BEGIN Record extracts

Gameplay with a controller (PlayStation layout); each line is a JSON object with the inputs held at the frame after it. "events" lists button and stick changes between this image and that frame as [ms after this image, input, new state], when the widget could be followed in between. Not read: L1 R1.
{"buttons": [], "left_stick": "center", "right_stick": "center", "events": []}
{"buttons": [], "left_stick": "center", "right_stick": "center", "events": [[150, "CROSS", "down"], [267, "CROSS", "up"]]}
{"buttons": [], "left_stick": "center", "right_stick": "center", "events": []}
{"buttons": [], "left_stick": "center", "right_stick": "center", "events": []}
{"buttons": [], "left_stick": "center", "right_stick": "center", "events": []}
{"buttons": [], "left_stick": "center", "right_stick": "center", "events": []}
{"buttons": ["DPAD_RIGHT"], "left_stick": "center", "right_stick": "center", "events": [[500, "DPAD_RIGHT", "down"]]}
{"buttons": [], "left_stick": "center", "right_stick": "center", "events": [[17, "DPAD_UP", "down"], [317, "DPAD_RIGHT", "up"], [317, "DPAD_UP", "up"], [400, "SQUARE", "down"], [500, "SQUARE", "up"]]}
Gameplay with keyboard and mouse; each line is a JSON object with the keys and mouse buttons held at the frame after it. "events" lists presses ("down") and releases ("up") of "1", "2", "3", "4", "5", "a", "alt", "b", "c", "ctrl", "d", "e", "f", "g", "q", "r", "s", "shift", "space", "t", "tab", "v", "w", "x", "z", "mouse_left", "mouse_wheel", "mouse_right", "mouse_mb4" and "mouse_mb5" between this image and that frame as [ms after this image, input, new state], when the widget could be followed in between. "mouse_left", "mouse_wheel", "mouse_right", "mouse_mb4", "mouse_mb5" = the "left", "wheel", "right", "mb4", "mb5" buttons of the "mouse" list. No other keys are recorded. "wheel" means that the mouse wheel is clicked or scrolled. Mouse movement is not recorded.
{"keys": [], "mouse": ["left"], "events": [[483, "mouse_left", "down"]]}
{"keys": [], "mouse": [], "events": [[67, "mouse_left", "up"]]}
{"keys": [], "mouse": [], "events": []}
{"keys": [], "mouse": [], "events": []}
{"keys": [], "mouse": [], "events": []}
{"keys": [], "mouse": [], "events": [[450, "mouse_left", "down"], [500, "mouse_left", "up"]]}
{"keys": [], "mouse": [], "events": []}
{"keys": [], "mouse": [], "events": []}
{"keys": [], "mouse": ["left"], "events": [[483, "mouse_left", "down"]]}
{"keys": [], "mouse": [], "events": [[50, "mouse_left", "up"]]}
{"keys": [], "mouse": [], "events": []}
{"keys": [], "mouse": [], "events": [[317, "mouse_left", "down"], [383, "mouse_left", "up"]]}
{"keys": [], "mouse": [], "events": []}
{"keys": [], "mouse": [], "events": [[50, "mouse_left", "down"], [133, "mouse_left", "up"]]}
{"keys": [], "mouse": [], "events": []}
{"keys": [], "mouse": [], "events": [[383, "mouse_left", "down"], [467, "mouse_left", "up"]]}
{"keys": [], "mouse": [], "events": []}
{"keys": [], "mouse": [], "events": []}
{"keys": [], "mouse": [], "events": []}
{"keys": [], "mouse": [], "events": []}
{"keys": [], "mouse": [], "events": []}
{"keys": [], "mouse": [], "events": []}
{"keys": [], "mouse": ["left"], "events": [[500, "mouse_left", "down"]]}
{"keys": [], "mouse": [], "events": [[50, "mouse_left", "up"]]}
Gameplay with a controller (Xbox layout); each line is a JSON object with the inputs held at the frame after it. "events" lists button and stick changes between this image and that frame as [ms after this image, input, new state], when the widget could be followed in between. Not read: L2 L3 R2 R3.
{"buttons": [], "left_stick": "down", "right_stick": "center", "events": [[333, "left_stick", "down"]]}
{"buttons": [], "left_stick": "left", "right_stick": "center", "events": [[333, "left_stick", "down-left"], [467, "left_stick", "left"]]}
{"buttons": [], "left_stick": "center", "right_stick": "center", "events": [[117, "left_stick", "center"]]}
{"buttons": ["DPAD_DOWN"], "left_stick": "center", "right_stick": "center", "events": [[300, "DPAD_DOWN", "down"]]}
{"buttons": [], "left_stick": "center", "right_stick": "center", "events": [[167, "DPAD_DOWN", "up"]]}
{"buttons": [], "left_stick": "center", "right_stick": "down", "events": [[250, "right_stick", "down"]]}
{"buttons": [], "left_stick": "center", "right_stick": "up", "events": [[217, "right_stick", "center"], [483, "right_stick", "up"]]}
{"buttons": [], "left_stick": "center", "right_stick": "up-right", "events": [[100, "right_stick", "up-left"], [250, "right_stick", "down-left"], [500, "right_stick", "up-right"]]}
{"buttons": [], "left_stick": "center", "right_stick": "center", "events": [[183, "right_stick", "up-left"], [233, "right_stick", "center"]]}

END Record extracts

*Prompt:* Tally up the lines in the data that hold the word "when". Only the total should be given.

*Result of the task:* 3